The obstacles mounted for the Redskins on Sunday. Injuries and fat rain drops and wind and more injuries, stacking up like Beltway traffic. 

There were plenty of reasons for the Redskins to lose to the Cowboys, every one of the 70,000 people at FedEx Field knew as much.

For Washington to win, in a game with a depleted roster and a devastated offensive line, Jay Gruden's team would need to play their best. 

And they didn't. 

Early in the game, it looked like the Redskins had a chance for their first NFC East win of the year.

Cowboys star running back Ezekiel Elliott fumbled his first carry of the game. The first play from scrimmage, the Redskins defense got a turnover and gifted the offense with prime field position. Only the offense couldn't convert, not even a single first down, and the team settled for a field goal. 

It was a sign of things to come.

There was a brief period of prosperity for the Redskins and an early 13-7 lead even. But late in the second quarter, disaster struck. The Cowboys blocked a Redskins field goal attempt, a low shot from rookie kicker Nick Rose. Dallas returned the ball more than 80 yards, nearly scoring, and Elliott punched it in a few plays later. 

It was a 10-point swing. Instead of a 16-7 lead, the Redskins now trailed, 14-13. 



"The blocked field goal which was very costly, obviously. We could have gone up by nine," Gruden said after the game. "Instead, they got the ball at our one-yard line. That was a big one."

In the second half, turnovers and ineffective offense combined with even more injuries to sink the Redskins. Even Chris Thompson, Washington's best player through seven games, had a fumble. 

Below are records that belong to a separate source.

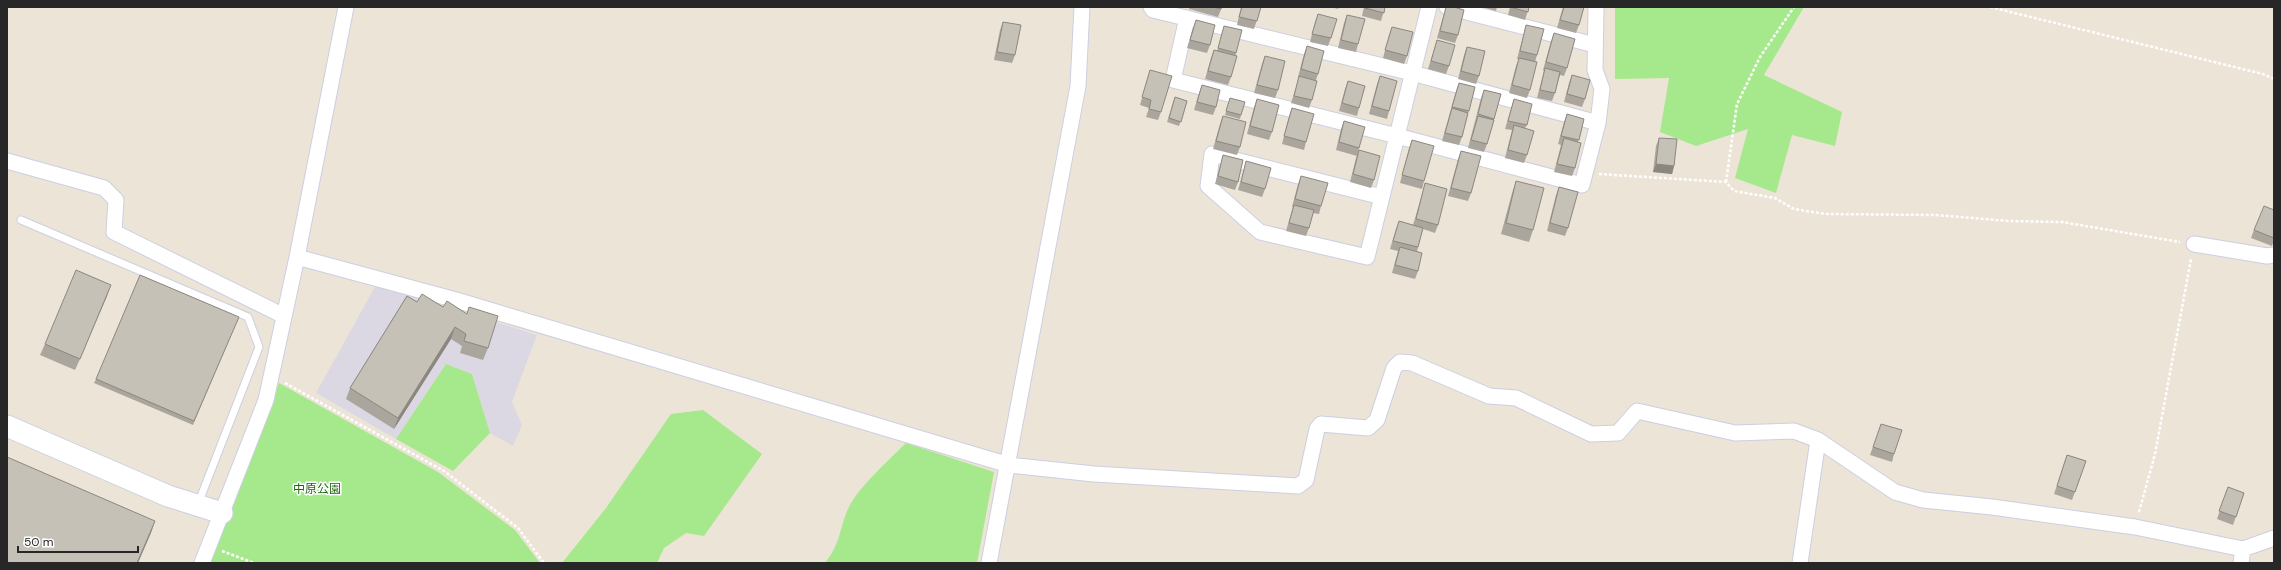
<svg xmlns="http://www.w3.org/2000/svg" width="2281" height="570" font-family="'DM Sans','Noto Sans JP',sans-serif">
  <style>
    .industrial { fill: #dcd8e3 }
    .green { fill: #a6e98c }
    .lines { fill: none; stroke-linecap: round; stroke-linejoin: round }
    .lane-casing { stroke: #cccfe2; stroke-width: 9 }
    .street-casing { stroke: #cccfe2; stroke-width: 17 }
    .secondary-casing { stroke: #cccfe2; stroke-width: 23 }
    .path { stroke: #fff; stroke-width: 2.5; stroke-dasharray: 3 2; stroke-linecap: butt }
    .lane { stroke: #fff; stroke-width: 7 }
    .street { stroke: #fff; stroke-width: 15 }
    .secondary { stroke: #fff; stroke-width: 21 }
    .wall { fill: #aaa69d }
    .shaded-wall { fill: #8b8780 }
    .building { fill: #c6c1b7; stroke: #8b8780 }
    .labels { text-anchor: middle; stroke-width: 3; stroke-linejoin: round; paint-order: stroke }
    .park-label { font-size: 12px; fill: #1f6912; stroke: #fff }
  </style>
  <rect width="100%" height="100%" fill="#ece4d6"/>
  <path class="industrial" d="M376 285 537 335 512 402 522 425 513 446 490 433 472 374 446 364 396 439 316 393Z"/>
  <path class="green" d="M1615 7H1804L1764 75 1842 112 1835 146 1792 135 1776 193 1735 178 1748 129 1696 146 1660 132 1669 78 1615 79Z
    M446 364 472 374 490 433 453 471 396 439Z
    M279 383 438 472 515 530 540 563H209Z
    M703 410 762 454 704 536 686 533 664 548 657 563H562L606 508 671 414Z
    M906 443 994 472 977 563H825C842 542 839 526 850 505 860 486 890 459 906 443Z"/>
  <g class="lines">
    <g class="lane-casing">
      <path id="lane" d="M21 220 248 317 259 347 198 504"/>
    </g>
    <g class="street-casing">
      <path id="street" d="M1151 7 1153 10 1412 73 1598 123
        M1447 7 1595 45
        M1187 18 1173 80 1397 136 1582 185 1598 123 1602 89 1595 70 1596 7
        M7 161 104 188 116 200 114 232 284 316
        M1382 197 1212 154 1208 186 1260 232 1367 257 1429 7
        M2194 244 2267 256 2274 255
        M297 257 456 300 1009 465 1094 474 1298 486 1306 480 1317 429 1321 424 1368 428 1377 420 1394 368 1400 362 1412 363 1489 396 1516 398 1591 434 1618 433 1637 411 1735 433 1794 431 1818 440 1895 492 1923 500 1992 507 2135 527 2243 549 2274 538
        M202 563 266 400 297 257 346 7
        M989 563 1078 86 1082 7
        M1800 563 1818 440
        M2241 563 2243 549"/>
    </g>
    <g class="secondary-casing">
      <path id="secondary" d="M7 426 168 496 222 513"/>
    </g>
    <path class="path" d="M1990 7 2263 74 2274 79
      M1599 174 1726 182 1734 191 1775 198 1794 209 1825 214 1936 215 2009 221 2062 222 2180 242
      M1726 182 1737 104 1760 57 1794 7
      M285 383 444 471 518 528 544 563
      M2139 512 2155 454 2191 259
      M222 551 254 563"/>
    <use href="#lane" class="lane"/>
    <use href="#street" class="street"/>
    <use href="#secondary" class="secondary"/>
  </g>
  <path class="wall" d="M1189 7H1222L1218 17 1189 9Z
    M1241 7H1261L1254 29 1237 25Z
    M1331 7H1339L1338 9Z
    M1364 7H1385L1381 21 1362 16Z
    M1446 7 1458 35 1455 43 1437 38Z
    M1482 7H1497L1496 11Z
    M1510 7H1529L1525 20 1508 15Z
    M1563 7H1584L1579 25 1576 33 1557 28Z
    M1318 14 1331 38 1328 46 1310 42 1315 22Z
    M1347 15 1358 44 1356 52 1338 48 1344 23Z
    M1196 20 1210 45 1207 53 1187 48 1193 28Z
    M1003 22 1015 55 1012 63 994 60 1000 30Z
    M1526 25 1537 55 1535 62 1530 90 1527 98 1509 93 1516 66 1519 59H1517L1524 33Z
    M1224 26 1236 53 1231 77 1228 85 1205 79 1211 58 1214 50 1217 51Z
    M1392 27 1407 56 1404 64 1383 58 1389 35Z
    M1554 33 1567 68 1564 76 1560 75 1555 93 1552 101 1537 98 1544 71 1543 70 1551 41Z
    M1437 40 1449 66 1446 74 1428 69Z
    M1307 46 1318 74 1316 80 1312 100 1309 108 1291 103 1299 78 1298 77 1304 54Z
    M1467 47 1479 76 1476 84 1458 79 1464 55Z
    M1265 56 1278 90 1275 98 1254 93 1262 64Z
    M1150 70 1161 112 1158 120 1146 117 1149 108 1140 105Z
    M1572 75 1585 99 1582 107 1564 102 1569 83Z
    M1380 76 1389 111 1387 119 1369 114 1377 84Z
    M1348 81 1359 108 1357 116 1339 111 1345 89Z
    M1459 83 1475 87 1462 137 1459 145 1442 141 1456 91Z
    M1202 85 1216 107 1213 115 1194 110 1199 93Z
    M1484 90 1501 94 1487 144 1484 152 1468 148 1481 98Z
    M1175 97 1187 101 1179 126 1167 122Z
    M1230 98 1241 115 1240 119 1225 115Z
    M1257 99 1272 132 1269 140 1247 134 1254 107Z
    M1514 99 1527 125 1525 128 1527 155 1524 163 1505 158 1512 130 1505 129Z
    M1292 108 1306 142 1304 150 1282 144 1289 116Z
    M1567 114 1584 119 1578 142 1575 168 1572 176 1554 172 1561 145 1558 144 1564 122Z
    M1223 116 1240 147 1237 155 1213 149 1220 124Z
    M1344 121 1359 148 1357 156 1336 150 1341 129Z
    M1659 138 1674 166 1672 174 1653 172 1656 146Z
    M1412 140 1424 181 1422 189 1400 183 1409 148Z
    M1359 150 1374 180 1371 188 1350 182 1356 158Z
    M1461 151 1471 193 1468 201 1448 196 1458 159Z
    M1223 155 1238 182 1235 190 1215 184Z
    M1246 161 1265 189 1262 197 1238 190 1244 169Z
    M1301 176 1321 206 1319 214 1313 213 1309 228 1306 236 1286 231 1293 207H1292L1298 184Z
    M1516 181 1533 230 1529 242 1501 234 1512 193Z
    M1425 183 1438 225 1435 233 1423 229 1417 251 1418 271 1415 279 1392 273 1398 251 1390 249 1396 229 1399 221 1413 225 1423 191Z
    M1559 187 1568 228 1565 236 1547 231 1556 195Z
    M2274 210V240L2272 246 2251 238 2254 230Z
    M107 296 75 370 40 355 45 344Z
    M407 296 488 348 483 360 460 353 462 346 451 339 394 429 346 399 350 388Z
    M237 321 193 425 94 383 96 379Z
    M1881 424 1894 454 1892 462 1870 455Z
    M2067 455 2086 461 2072 500 2054 494Z
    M2228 487 2244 493 2233 525 2217 519Z"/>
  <path class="shaded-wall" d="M1656 164 1674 166 1672 174 1653 172Z
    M111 285 107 296 75 370 80 359Z
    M455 327 451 339 394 429 398 418Z
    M155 521 151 533 138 563H137Z"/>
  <path class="building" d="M1213 7H1222L1221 9Z
    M1242 7H1261L1257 21 1239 17Z
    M1365 7H1385L1384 13 1365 8Z
    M1446 7H1454L1464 10 1458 35 1440 31Z
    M1510 7H1529L1528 12Z
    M1564 7H1584L1579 25 1560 20Z
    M1318 14 1337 19 1331 38 1312 34Z
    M1347 15 1365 19 1358 44 1341 40Z
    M1196 20 1215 25 1210 45 1190 40Z
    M1003 22 1021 25 1015 55 997 52Z
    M1526 25 1544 29 1537 55 1520 51Z
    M1224 26 1242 30 1236 53 1218 48Z
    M1392 27 1413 32 1407 56 1385 50Z
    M1554 33 1575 39 1567 68 1546 62Z
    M1437 40 1455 45 1449 66 1431 61Z
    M1307 46 1324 51 1318 74 1301 69Z
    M1467 47 1485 51 1479 76 1461 71Z
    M1214 50 1237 56 1231 77 1208 71Z
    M1265 56 1285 61 1278 90 1257 85Z
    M1519 58 1537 62 1530 90 1512 85Z
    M1545 68 1560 72 1555 93 1540 90Z
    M1150 70 1172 76 1161 112 1149 109 1151 100 1142 97Z
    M1572 75 1590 80 1585 99 1567 94Z
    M1299 76 1317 81 1312 100 1294 96Z
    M1380 76 1397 81 1389 111 1372 106Z
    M1348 81 1365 86 1359 108 1342 103Z
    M1459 83 1475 87 1469 111 1452 107Z
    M1202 85 1220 90 1216 107 1197 102Z
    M1484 90 1501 94 1494 119 1478 114Z
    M1175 97 1187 101 1181 122 1169 118Z
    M1230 98 1245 102 1241 115 1226 111Z
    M1257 99 1279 105 1272 132 1250 126Z
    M1514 99 1532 104 1527 125 1508 121Z
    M1292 108 1314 114 1306 142 1284 136Z
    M1452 108 1468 113 1462 137 1445 133Z
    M1567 114 1584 119 1579 140 1561 136Z
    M1223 116 1246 122 1240 147 1216 141Z
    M1478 116 1494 120 1487 144 1471 140Z
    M1344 121 1365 127 1359 148 1339 142Z
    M1514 125 1534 131 1527 155 1508 150Z
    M1564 138 1581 143 1575 168 1557 164Z
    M1659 138 1677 139 1674 166 1656 164Z
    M1412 140 1434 146 1424 181 1402 175Z
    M1359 150 1380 156 1374 180 1353 174Z
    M1461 151 1481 156 1471 193 1451 188Z
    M1223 155 1243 160 1238 182 1218 176Z
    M1246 161 1271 168 1265 189 1241 182Z
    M1301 176 1328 183 1321 206 1295 199Z
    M1516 181 1544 188 1533 230 1506 223Z
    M1425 183 1447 189 1438 225 1416 219Z
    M1559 187 1578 192 1568 228 1550 223Z
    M1294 205 1314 210 1309 228 1289 223Z
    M2264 206 2274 210V238L2254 230Z
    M1399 221 1423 228 1418 247 1393 241Z
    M1400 247 1422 253 1418 271 1395 265Z
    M76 270 111 285 80 359 45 344Z
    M140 275 239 317 194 421 96 379Z
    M422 294 443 307 447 301 467 314 469 307 498 316 488 348 464 341 466 334 455 327 398 418 350 388 407 296 417 302Z
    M1881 424 1902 430 1894 454 1873 447Z
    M2067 455 2086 461 2075 492 2057 486Z
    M7 457 155 521 137 563H7Z
    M2228 487 2244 493 2236 517 2219 511Z"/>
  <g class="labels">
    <g class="park-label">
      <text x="317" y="493">中原公園</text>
    </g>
  </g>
  <rect width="2281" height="570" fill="none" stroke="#272727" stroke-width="16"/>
  <path d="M18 546v6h120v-6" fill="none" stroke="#272727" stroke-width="2"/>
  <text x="24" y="546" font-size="12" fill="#272727" stroke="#ffffff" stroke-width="3" paint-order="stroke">50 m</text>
</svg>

In a game that started with a beat up offensive line lacking three starters, things got worse when guard Shawn Lauvao left the action. The line was a mess, the Redskins couldn't run the ball, and Kirk Cousins didn't play all that great either.  

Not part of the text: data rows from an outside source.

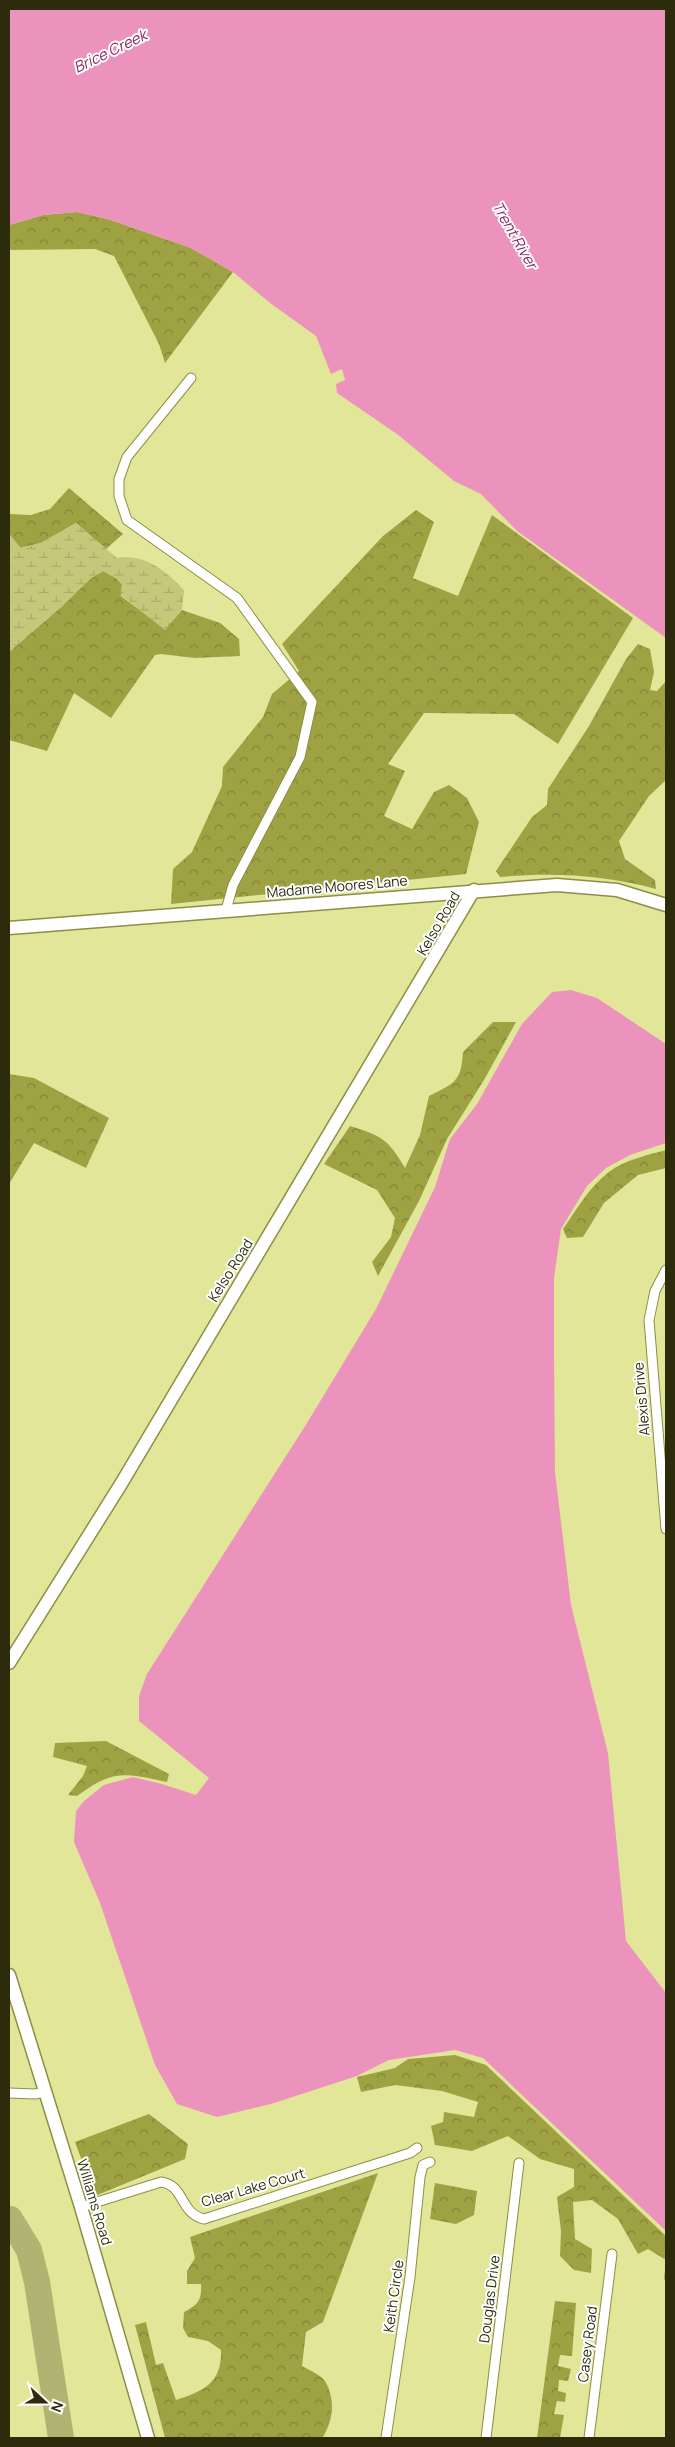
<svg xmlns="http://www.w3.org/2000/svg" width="675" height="2447" font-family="Manrope,sans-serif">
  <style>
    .forest { fill: url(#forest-crowns) }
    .wetland { fill: url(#wetland-marsh) }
    .water { fill: #ec93bd }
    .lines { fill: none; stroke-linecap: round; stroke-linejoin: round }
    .taxiway { stroke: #b0b473; stroke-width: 26 }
    .street-casing { stroke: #8c8f44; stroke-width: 11 }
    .secondary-casing { stroke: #8c8f44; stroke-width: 15 }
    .street { stroke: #fff; stroke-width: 9 }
    .secondary { stroke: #fff; stroke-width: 12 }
    .labels { text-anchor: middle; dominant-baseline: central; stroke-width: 4; stroke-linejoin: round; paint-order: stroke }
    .street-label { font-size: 14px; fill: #2c2c0d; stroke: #fff }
    .water-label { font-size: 15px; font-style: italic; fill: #8f2961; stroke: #fff }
  </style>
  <defs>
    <pattern id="forest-crowns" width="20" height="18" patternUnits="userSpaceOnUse" patternTransform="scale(1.25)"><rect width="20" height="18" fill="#9fa243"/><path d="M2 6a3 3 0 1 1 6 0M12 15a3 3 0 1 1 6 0" fill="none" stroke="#828436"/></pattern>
    <pattern id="wetland-marsh" width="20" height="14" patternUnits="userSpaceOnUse" patternTransform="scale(1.25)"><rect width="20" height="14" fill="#c5c87b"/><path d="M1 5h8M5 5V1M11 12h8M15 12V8" fill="none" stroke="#a9ac69"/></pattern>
  </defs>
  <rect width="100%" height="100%" fill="#e2e699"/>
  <path class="forest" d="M77 212 108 219 191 248 233 272 165 363 159 344 114 256 95 249 9 250V225L43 215Z
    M69 488 123 534 106 549 76 523 41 543 20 548 9 534V514L31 515 50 509Z
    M416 510 434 522 413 578 458 596 492 515 633 618 558 744 514 714 424 713 388 764 405 771 384 816 412 829 434 792 449 785 467 798 479 822 466 874 171 904 173 869 192 852 222 786 223 767 263 717 272 694 299 671 282 644 383 536Z
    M103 571 116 578 122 584 121 596 165 629 182 610 220 623 239 639 240 656 195 658 161 654 155 655 111 718 74 693 47 751 9 740V652L61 607 90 579Z
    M638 644 650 649 654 672 650 690 657 691 666 681V780L649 796 619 841 625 859 655 880 656 889C606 875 552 872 500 877L496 871 532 817 547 805 548 789 589 726 626 659Z
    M493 1022H516L484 1080 447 1139 419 1201 378 1276 372 1262 391 1237 395 1218 377 1190 324 1164 350 1126C382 1136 388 1139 405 1168L420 1135 429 1096C454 1083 461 1083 463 1052Z
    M9 1074 34 1078 109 1118 86 1168 34 1143 9 1184Z
    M666 1150V1168L638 1175 604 1203 583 1237 567 1238 563 1229C577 1209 589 1187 609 1172 624 1160 648 1155 666 1150Z
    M106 1741 169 1774 167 1782C124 1773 114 1769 77 1796L68 1795 83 1776 87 1766 53 1757 55 1743Z
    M455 2055 486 2065 666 2236V2281L664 2279 666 2260 648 2249 638 2254 618 2219 592 2200 573 2202 575 2239 592 2249 591 2273 574 2270 560 2256 561 2231 557 2197 574 2187V2169L540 2159 508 2136 472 2151 435 2145 431 2126 443 2122 444 2112 474 2117 478 2102 442 2091 395 2085 361 2092 357 2077 395 2068 408 2059Z
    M149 2114 188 2144 185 2159 95 2196 75 2142Z
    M378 2173 323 2322 306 2332 302 2366C309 2370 321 2375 325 2381 336 2400 333 2420 323 2437L165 2438 135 2325 146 2322 156 2365 163 2363 176 2400C204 2391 222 2383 221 2350L208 2341 188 2337 183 2328 184 2312C198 2305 202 2300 201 2284H187V2271L195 2258 190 2237Z
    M435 2183 477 2191 474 2215 456 2224 430 2219Z
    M555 2301 576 2303 572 2356 560 2355 558 2366 571 2369 568 2381 559 2380 558 2391 566 2393 565 2402 557 2401 554 2414 564 2415 560 2438H537Z"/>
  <path class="wetland" d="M76 523 117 558C145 553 166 571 184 590L182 610 165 630 121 595 122 584 116 578 103 571 90 579 61 607 9 652V534L21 548 41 543Z"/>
  <path class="water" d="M9 9H666V638L517 531 481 494 454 481 397 434 337 393 336 384 345 380 342 369 331 374 316 336 270 303 233 272 191 248 108 219 77 212 43 215 9 225Z
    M571 990 597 998 666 1044V1143L630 1155 606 1168 587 1186 561 1229 554 1278V1350L555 1472 571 1605 608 1753 626 1941 666 1993V2231L483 2058 455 2050 389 2060 357 2076 271 2104 217 2117 177 2104 155 2065 100 1903 74 1842 76 1811 84 1801 104 1785 133 1777 162 1784 196 1795 209 1778 139 1721V1696L147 1674 307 1423 376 1309 435 1187 450 1139 477 1104 522 1024 552 992Z"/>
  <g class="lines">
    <path class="taxiway" d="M10 2219 29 2250 37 2282 61 2438"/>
    <defs>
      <path id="street" d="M191 378 127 457 119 479V496L127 520 237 598 312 702 300 757 233 885 226 910
        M666 1270 655 1291 649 1320 666 1529
        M9 2093 35 2094 45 2092
        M81 2207 161 2182C185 2185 179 2213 204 2219L410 2153 417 2148
        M386 2438 410 2277 420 2177 423 2165 430 2162
        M486 2438 519 2163
        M589 2438 612 2254"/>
      <path id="secondary" d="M9 928 557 885 617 890 666 905
        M9 1663 121 1484 474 890
        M9 1975 81 2207 148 2438"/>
    </defs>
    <use href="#street" class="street-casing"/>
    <use href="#secondary" class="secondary-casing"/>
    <use href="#street" class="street"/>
    <use href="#secondary" class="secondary"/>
  </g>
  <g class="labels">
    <g class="street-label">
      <text transform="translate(337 886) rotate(-5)">Madame Moores Lane</text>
      <text transform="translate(438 923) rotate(-60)">Kelso Road</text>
      <text transform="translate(230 1270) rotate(-58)">Kelso Road</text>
      <text transform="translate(641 1399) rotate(-95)">Alexis Drive</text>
      <text transform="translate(253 2187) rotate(-16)">Clear Lake Court</text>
      <text transform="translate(95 2202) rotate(73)">Williams Road</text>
      <text transform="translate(393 2296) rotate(-82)">Keith Circle</text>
      <text transform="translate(489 2299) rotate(-83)">Douglas Drive</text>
      <text transform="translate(587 2344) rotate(-83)">Casey Road</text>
    </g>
    <g class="water-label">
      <text transform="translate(110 51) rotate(-26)">Brice Creek</text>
      <text transform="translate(515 235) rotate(60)">Trent River</text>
    </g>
  </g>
  <rect width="675" height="2447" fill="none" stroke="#2c2c0d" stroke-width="20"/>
  <g transform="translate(45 2402) rotate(111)" stroke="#ffffff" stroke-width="4" paint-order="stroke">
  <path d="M0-4L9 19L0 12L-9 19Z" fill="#2c2c0d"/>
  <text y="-8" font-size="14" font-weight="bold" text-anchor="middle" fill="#2c2c0d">N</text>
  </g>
</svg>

Cousins' play has become a flash point for Redskins fans. Like the city's biggest business of politics, Cousins has become a divisive topic in Washington. 

His stats show a player that completed 26 of 39 passes for 263 yards to go with one touchdown and one interception. Like he usually does, Cousins completed more than 65 percent of his passes. 

Beyond the stats though, Cousins had two near interceptions in the second half, one thrown right after the other. The same thing happened against San Francisco. 

And Cousins also threw a late interception that sealed the loss for the Redskins. The same thing happened last week in Philadelphia. In three of the Redskins four losses, Cousins has thrown a late interception that effectively ended the game. 

To be fair, the INT came on a tipped ball. It was hardly Cousins fault, or at least entirely his fault. 


And it's also worth pointing out Cousins played the game in terrible conditions.

The rain fell fast and hard by the end of the game, and it was nasty out there on the field when the Redskins passer had the chance to pull off the game-winning drive. Cousins also had a patchwork offensive line, no Jordan Reed or Niles Paul for much of the game, and had to deal with wide reciever drops all game.

In no way did Cousins lose the game for the Redskins, but he didn't win it either. 

A few different times now this season, Cousins has had the opportunity to go win the game for the Redskins. It's not all on him, obviously, but a lot of it is. Quarterbacks get too much credit for wins, and yes, they also get too much blame for losses. 

To beat Dallas on Sunday, the Redskins needed the best out of Cousins. They didn't get it. And they didn't win. 

Some games, some teams can win without a great game from their quarterback.

For the Redskins, Sunday's contest against Dallas was not one of those games.